[Gllug] Installing Linux software (Part II)

Paul Nasrat pnasrat at uk.now.com
Wed Dec 12 16:07:58 UTC 2001


On Wed, Dec 12, 2001 at 03:57:15PM -0000, Paul Brazier wrote:
> > It just reinforces my opinion that packages should not be created by
> > third parties. They just cause more problems than they solve. If all
> > your packages come from a single vendor (e.g., Red Hat, Mandrake,
> > Debian, etc.) then you're fine. Otherwise, you're just asking for
> > trouble. The excpetion to this would be if they installed into their
> > own directoy in /opt, and had no dependencies other than on packages
> > supplied by the same vendor.
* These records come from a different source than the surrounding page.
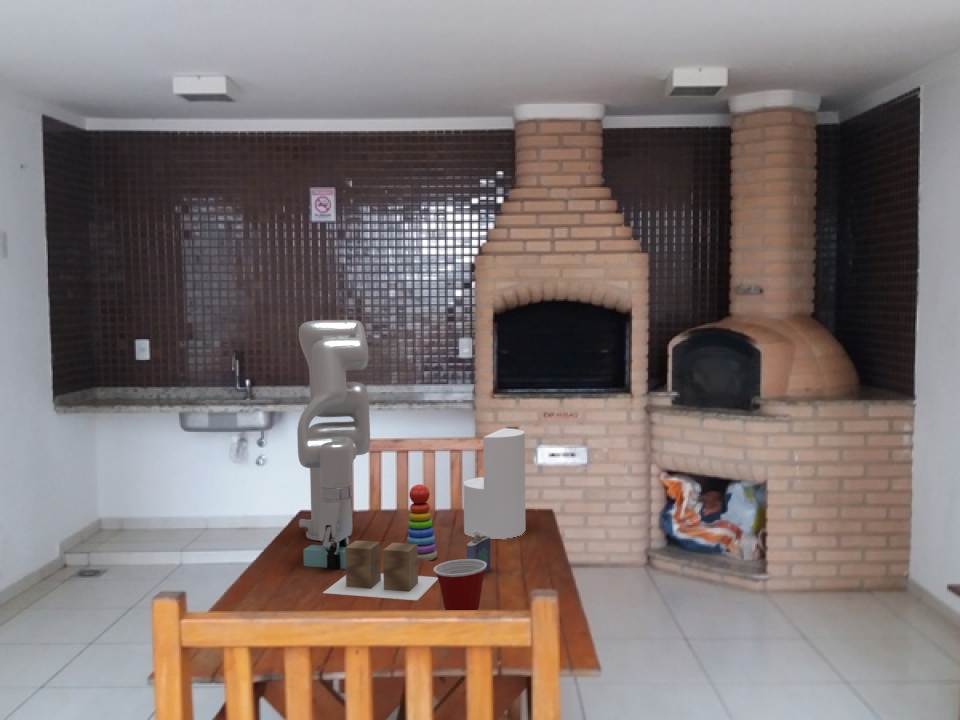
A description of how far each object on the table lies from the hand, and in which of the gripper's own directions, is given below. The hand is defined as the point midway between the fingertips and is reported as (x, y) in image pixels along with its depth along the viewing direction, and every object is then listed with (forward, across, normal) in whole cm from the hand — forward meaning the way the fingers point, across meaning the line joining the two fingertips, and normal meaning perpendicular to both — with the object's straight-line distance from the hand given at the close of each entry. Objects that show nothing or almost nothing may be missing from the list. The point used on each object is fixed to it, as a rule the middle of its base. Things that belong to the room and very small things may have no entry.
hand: (338, 566), depth 217 cm
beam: (+1, 0, 0) cm, 1 cm away
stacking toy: (+1, -13, +17) cm, 21 cm away
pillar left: (0, +12, +11) cm, 16 cm away
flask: (+1, -1, +35) cm, 35 cm away
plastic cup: (+1, +28, +39) cm, 48 cm away
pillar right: (0, +12, +20) cm, 24 cm away
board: (+1, +12, +16) cm, 20 cm away
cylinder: (+1, -42, +29) cm, 51 cm away
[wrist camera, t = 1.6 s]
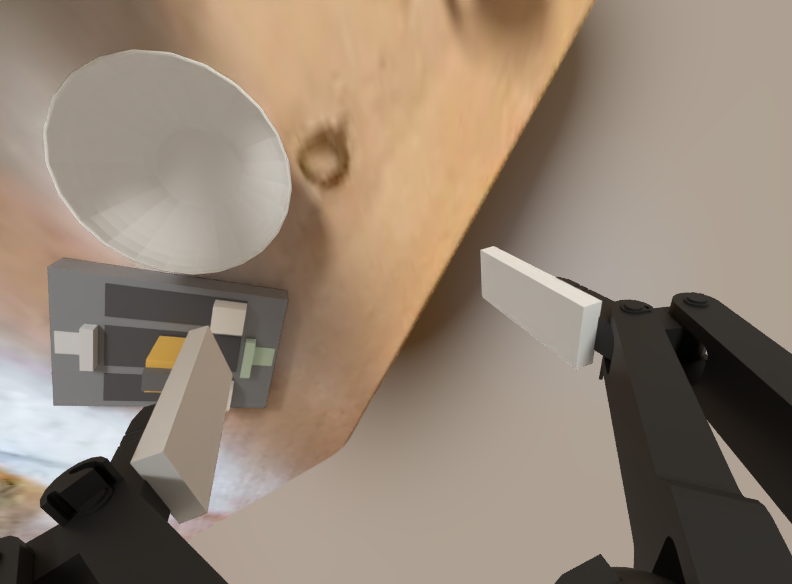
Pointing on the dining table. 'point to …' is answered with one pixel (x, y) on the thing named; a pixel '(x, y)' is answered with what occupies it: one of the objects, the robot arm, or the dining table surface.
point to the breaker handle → (160, 363)
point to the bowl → (167, 162)
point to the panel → (153, 330)
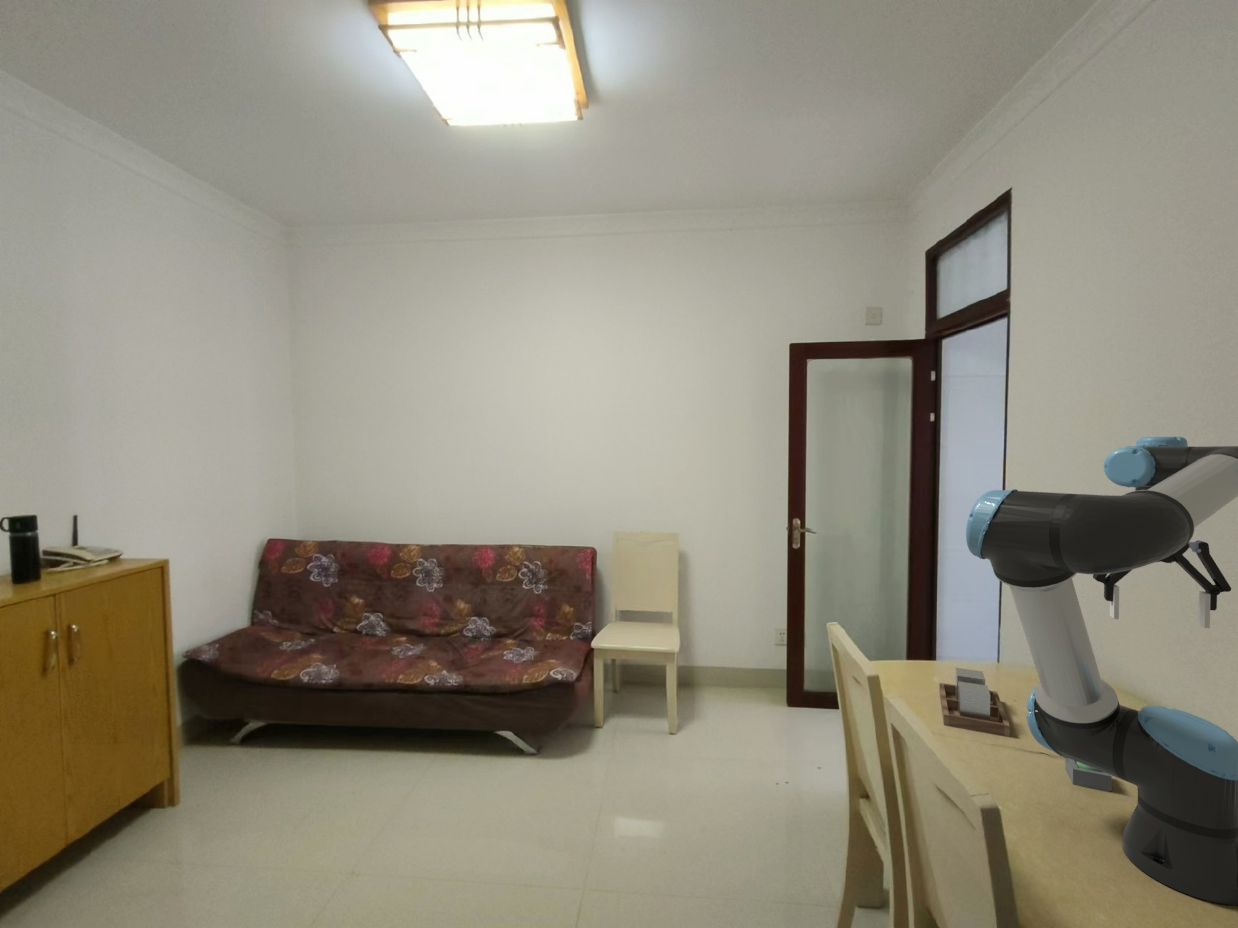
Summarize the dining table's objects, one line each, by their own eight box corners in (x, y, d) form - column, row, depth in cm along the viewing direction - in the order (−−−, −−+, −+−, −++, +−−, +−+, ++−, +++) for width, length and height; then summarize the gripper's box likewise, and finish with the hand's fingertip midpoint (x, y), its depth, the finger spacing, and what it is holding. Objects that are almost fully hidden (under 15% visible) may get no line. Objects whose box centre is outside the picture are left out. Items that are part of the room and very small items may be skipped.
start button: (1101, 782, 114) (1102, 764, 114) (1078, 777, 115) (1079, 759, 115) (1096, 772, 117) (1096, 755, 117) (1074, 768, 118) (1074, 751, 118)
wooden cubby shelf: (1009, 741, 132) (1009, 726, 131) (943, 729, 137) (943, 714, 137) (996, 704, 150) (996, 691, 150) (939, 695, 156) (939, 682, 156)
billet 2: (989, 729, 135) (990, 694, 135) (960, 723, 138) (960, 690, 138) (986, 718, 141) (987, 685, 140) (957, 713, 143) (958, 681, 143)
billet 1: (984, 711, 144) (985, 679, 144) (956, 706, 147) (957, 675, 147) (982, 702, 150) (982, 671, 149) (955, 697, 152) (955, 667, 152)
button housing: (1111, 791, 112) (1111, 776, 112) (1072, 783, 115) (1073, 768, 115) (1102, 776, 117) (1102, 761, 117) (1065, 768, 120) (1065, 754, 120)
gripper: (1236, 516, 113) (1234, 624, 113) (1076, 510, 124) (1074, 609, 124) (1257, 520, 106) (1254, 635, 107) (1086, 513, 117) (1084, 618, 118)
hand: (1157, 621), depth 115 cm, fingers open, 13 cm apart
See CorelDRAW 9 for an example of how
> > not to do it...
> 
> Is there any mileage in creating your own personalised rpms?

Yup - it's really usefull (you can even munge them into the installer as
well...)

> Does anyone do this & is it tricky?

It's not hard for simple stuff:

http://www.rpm.org/
http://www.rpm.org/RPM-HOWTO/
http://www.rpm.org/max-rpm/
http://www.linux-mandrake.com/en/howtos/mdk-rpm/

> I was thinking if you need an application (or version) that isn't
> available for your distro or even only from source and you don't want to
> mess up your rpm database.

It's usefull for adding extra options - eg unstripped with debugging
for some tempramental software you are fixing, more secure out of the
box (eg change inetd.conf in the rpm...).  It's not that hard, if you
are updating you can usually pull in the older spec file, grab the new
source, add additional patches and build.